Mit so'ner Bahnschranke im Boot zu hantieren ist natürlich echte Quälerei.


----------



## Gardenfly (13. März 2014)

*AW: Angeln mit der Bologneserute*

@kati48268
ich habe schon verstanden,aber Bolos sind für Würfe mit schwereren Posen gebaut-also brechen die da nicht.Was viele missachten ist die Handhabung am Boden,viele werfen die Ruten einfach mal auf die Steinpackung wenn sie mit der nächsten Rute fischen.
Aber das übersehen viele und behaupten Materialfehler und so.


----------



## Fr33 (13. März 2014)

*AW: Angeln mit der Bologneserute*

Klar sind das lange Stecken und fürs Boot nicht so pralle. Aber ne andere Option eine Posemontage fast stehend über einer Futterspur zu halten, fällt mir leider auch nicht ein...


----------



## Professor Tinca (13. März 2014)

*AW: Angeln mit der Bologneserute*



Gardenfly schrieb:


> was für ein Kram fischt du denn?
> klar die tollen Bolos unter 100 € die aussehen wie teure gehen vielleicht zu Bruch,aber mit der Koex7000 und Ähnlichen wird so gefischt.




Shimano Super Ultegra :m

Top Rute aber volle Pulle würde ich nur mit unempfindlichen Composite Ruten werfen, da ist auch der finanzielle Schaden geringer im Fall eines Bruches.

Du kannst ja mit deinen Bolos werfen wie willst aber hochmoduliertes Carbon ist nunmal empfindlich gegenüber Überlastung.
Und das geht ganz schnell......Gegenwind, eine etwas zu schwere Pose.......und schon ist so ne Rute n Stück kürzer.
Wie stark man so eine Rute dauerhaft belasten kann, merkt ein Einsteiger sicher alsbald selbst.
Ratsam ist es nicht damit gleich Maximalwürfe zu machen.
Eher schon so wie er im 1. Video(weiter oben).


----------



## Andal (13. März 2014)

*AW: Angeln mit der Bologneserute*

Ob man nun mit einer 6 m plus Rute auf seiner Kiepe am Ufer sitzt und von dort aus hantiert, oder ob man nun in einem Boot sitzt, macht höchstens einen Unterschied in der Sitzgelegenheit. 
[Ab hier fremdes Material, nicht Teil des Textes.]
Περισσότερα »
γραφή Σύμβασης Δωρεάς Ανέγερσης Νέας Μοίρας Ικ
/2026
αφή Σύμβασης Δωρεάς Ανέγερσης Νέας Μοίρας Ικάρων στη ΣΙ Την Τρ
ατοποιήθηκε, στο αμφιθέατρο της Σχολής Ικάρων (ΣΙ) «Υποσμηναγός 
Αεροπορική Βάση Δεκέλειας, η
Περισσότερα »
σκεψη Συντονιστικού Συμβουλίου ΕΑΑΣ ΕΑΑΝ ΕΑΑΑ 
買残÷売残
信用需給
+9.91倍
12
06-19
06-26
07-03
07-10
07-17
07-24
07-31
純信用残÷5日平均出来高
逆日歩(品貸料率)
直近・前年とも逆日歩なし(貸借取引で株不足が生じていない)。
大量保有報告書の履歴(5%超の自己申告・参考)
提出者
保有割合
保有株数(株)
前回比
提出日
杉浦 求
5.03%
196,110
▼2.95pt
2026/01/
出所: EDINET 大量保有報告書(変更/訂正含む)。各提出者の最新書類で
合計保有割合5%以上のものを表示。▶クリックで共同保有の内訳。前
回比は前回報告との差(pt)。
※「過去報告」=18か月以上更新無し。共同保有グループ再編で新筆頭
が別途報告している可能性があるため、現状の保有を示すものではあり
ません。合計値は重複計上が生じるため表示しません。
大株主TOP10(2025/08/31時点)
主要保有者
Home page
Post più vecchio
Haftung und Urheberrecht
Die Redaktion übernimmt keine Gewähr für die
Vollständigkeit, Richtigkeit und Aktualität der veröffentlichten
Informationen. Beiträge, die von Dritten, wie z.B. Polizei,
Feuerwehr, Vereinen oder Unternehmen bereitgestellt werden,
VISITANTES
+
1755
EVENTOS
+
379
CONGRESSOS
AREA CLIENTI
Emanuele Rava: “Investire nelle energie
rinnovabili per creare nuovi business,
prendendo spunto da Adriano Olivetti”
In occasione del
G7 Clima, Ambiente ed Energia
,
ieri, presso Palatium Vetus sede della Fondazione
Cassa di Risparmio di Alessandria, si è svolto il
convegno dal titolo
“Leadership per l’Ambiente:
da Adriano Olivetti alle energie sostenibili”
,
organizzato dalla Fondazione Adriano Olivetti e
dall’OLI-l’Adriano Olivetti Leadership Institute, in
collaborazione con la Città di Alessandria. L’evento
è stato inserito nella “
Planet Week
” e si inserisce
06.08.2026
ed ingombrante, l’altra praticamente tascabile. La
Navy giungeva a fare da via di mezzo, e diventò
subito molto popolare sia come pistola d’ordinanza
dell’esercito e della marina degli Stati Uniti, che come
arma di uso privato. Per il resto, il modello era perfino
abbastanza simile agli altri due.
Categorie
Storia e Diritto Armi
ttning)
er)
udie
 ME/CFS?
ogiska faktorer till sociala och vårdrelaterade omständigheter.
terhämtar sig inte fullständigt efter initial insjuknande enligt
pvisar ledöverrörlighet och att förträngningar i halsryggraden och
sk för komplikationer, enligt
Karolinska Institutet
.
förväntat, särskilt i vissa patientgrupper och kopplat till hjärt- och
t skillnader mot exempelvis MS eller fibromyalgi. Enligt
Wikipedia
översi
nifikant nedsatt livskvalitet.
Wenn man zu so langen Ruten auch den in der Länge passenden Kescher benutzt, dann sehe ich keinerlei Unbequemlichkeiten im Handling. Ich hab schon Angler gesehen, die haben das ganze und recht umfangreiche Stipperequiment, inklusive Kiepe und dem anderen Zeug, in ihrem Boot aufgestellt. Das ging beim Fischen wies Brezelbacken. 

Ein Stipper am Ufer sitzt ja auch wie angenagelt auf seinem "Thron", oder rennen die etwas dauernd herum!?


----------